I was fortunate enough to go to Tom Ally's(world known water expert)research cave at Protem,Mo. & to my amazment the springs coming out of the hillside had a "real " life inside the hill...We walked in the cave made by the stream through limestone..You must test anywater used from a spring..! Huge piles of bat guano had the stream running through them & lots of cave friends living in the water..If you wouldn't drink out of the farm pond don't do it from a spring with the complete trust in natural water...Some is safe, but I've got a good memory of my trip through that cave..GrannieD


----------



## Mastiff (Dec 5, 2004)

First off I would say it is not the best time of year to look for a good spring. What might be flowing now might not produce a thing later on.
Some times looking for trees that like water like alders and willows can help... also reeds and ferns. In the heat of summer it certainly becomes more obvious where your water sources are. 
Developing a spring and building a spring box is a whole other chore..
http://peacecorps.mtu.edu/Springbox/


----------



## TnTnTn (Dec 23, 2004)

eeeeeeeyowwwwww sprang water percolated thru bat guano LOLOL

That may be the case in big cave springs but not in my little springs coming out of the Ft. Payne chert which is a fairly insoluble, fractured cherty limestone with no large cave development. And as I pointed out above no contamination with surface water occurs during big rains. I agree that water should be tested and I have not tested the water of my springs 'in vitro' but it has had plenty of testing 'in vivo'. It comes out of the ground at about 56 degrees year round. If you are down this way Grannie stop by and we will have a drink!! TnTnTn


----------



## Timber (Jun 15, 2003)

If you have a snowpack look for melt spots in the snow. Tell tale sign of leaching water keeping the ground from freezing. 

Timber


----------



## inc (Dec 24, 2004)

in your particular area if you have rhododendron, look there. it is verydark leaved plant and is 'green' this time of year. you should see it a quarter mile off.
the big ones like to grow above a seeping watertable. usually this is a rock with thin soil that keeps the water near the surfance of the slope. but they will line the edge of a stream branch too or grow thickly around a place where the water comes up from the ground.look up or down or in the center of patches of this shrub.


----------

■ Record set ■
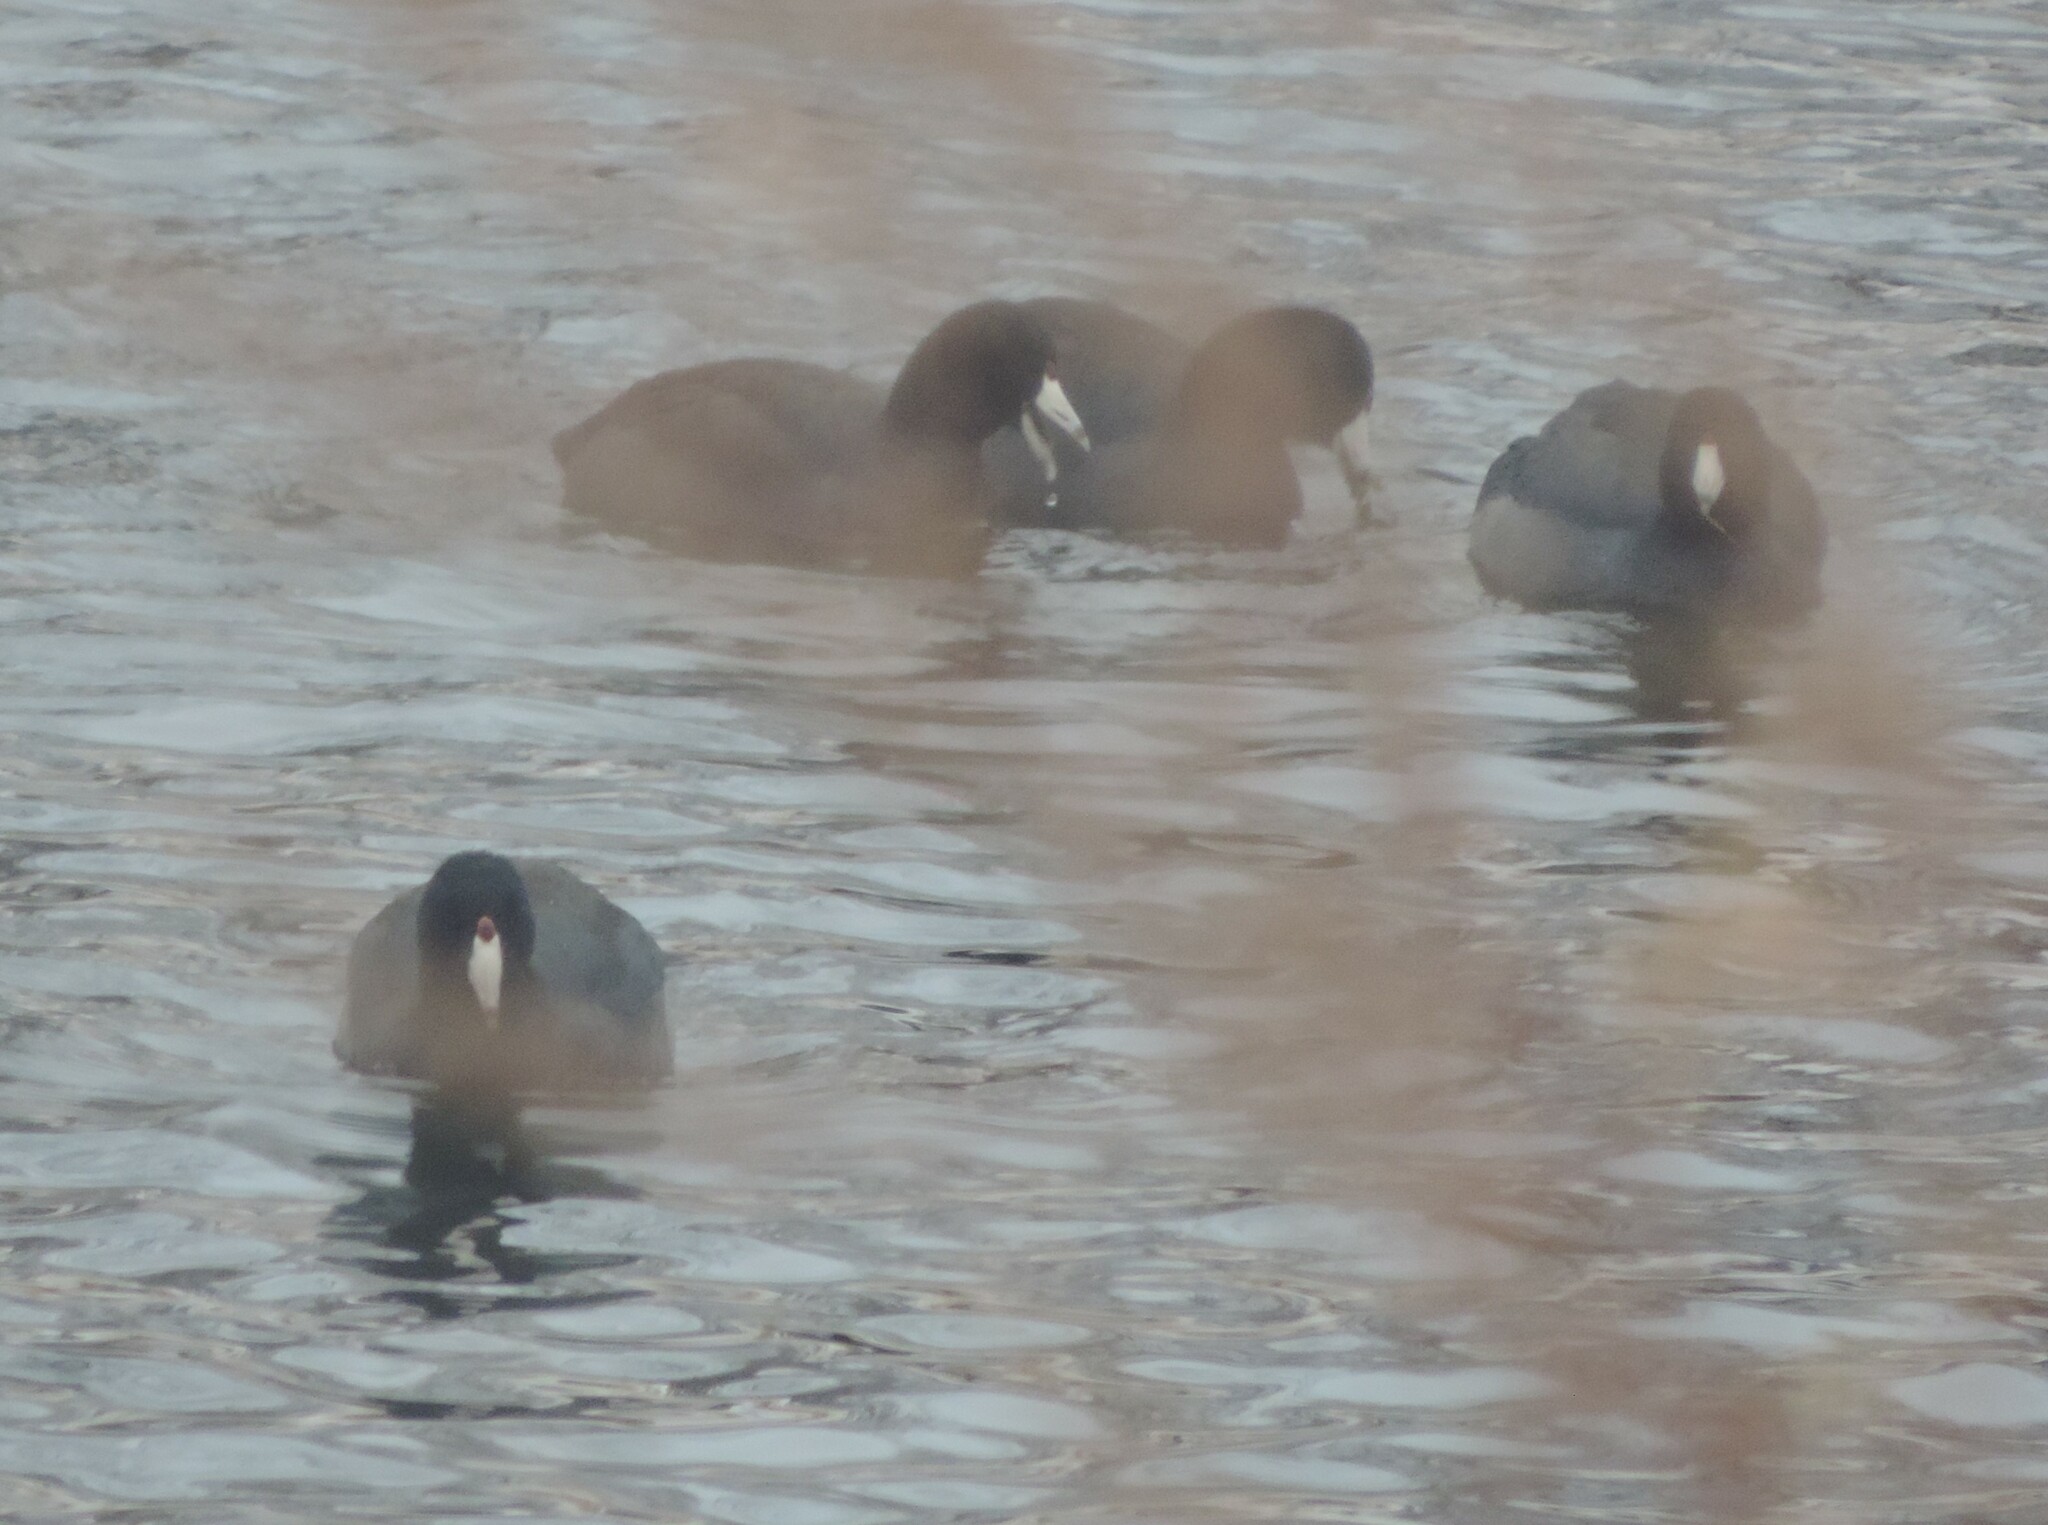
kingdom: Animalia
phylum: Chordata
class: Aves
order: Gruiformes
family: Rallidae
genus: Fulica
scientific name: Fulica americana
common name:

■ What is required ■
Answer these questions from the thread on finding springs:
1. At what temperature does the water from TnTnTn's springs come out of the ground?
2. Which two water-loving trees does Mastiff name as helpful in locating a spring?
3. What does Timber advise looking for where there is a snowpack?

■ Expected answer ■
1. About 56 degrees, year round.
2. Alders and willows.
3. Melt spots in the snow.